**What you will do**. Pull out every line from the start of the rows down through the line that contains "The current is 400 (A)", and reproduce those lines verbatim.

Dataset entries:
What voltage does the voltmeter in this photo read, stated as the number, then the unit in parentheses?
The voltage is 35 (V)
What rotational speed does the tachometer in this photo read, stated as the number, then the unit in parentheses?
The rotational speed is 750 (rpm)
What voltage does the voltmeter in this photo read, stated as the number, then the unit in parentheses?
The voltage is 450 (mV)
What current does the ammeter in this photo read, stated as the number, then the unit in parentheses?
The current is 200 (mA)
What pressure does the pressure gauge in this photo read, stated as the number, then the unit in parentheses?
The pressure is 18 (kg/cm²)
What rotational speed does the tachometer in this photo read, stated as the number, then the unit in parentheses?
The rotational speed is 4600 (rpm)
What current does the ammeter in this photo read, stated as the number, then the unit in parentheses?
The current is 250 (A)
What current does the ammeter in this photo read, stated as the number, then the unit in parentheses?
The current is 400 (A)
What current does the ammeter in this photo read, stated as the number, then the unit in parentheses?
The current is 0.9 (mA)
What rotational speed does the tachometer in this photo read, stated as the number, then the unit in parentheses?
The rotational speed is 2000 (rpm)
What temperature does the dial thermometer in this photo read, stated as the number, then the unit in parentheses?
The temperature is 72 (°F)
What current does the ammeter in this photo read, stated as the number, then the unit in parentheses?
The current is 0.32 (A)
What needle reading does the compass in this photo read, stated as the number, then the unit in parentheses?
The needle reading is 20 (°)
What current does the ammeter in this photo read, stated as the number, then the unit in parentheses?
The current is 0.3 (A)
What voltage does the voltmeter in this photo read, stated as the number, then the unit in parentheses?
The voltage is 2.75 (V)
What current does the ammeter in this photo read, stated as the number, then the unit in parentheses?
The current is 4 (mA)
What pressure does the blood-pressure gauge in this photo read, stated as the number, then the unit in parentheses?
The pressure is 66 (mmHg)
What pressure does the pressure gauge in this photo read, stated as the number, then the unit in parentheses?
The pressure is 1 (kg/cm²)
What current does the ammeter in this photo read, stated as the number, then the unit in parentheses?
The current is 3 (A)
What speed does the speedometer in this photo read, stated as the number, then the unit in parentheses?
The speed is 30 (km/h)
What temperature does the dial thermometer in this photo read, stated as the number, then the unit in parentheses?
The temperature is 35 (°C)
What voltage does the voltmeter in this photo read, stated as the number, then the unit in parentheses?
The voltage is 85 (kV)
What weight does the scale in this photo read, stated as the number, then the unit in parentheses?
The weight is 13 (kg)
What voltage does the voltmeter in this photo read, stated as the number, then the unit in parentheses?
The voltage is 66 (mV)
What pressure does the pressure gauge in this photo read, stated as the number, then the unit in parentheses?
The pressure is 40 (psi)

**Solution to this task**.
What voltage does the voltmeter in this photo read, stated as the number, then the unit in parentheses?
The voltage is 35 (V)
What rotational speed does the tachometer in this photo read, stated as the number, then the unit in parentheses?
The rotational speed is 750 (rpm)
What voltage does the voltmeter in this photo read, stated as the number, then the unit in parentheses?
The voltage is 450 (mV)
What current does the ammeter in this photo read, stated as the number, then the unit in parentheses?
The current is 200 (mA)
What pressure does the pressure gauge in this photo read, stated as the number, then the unit in parentheses?
The pressure is 18 (kg/cm²)
What rotational speed does the tachometer in this photo read, stated as the number, then the unit in parentheses?
The rotational speed is 4600 (rpm)
What current does the ammeter in this photo read, stated as the number, then the unit in parentheses?
The current is 250 (A)
What current does the ammeter in this photo read, stated as the number, then the unit in parentheses?
The current is 400 (A)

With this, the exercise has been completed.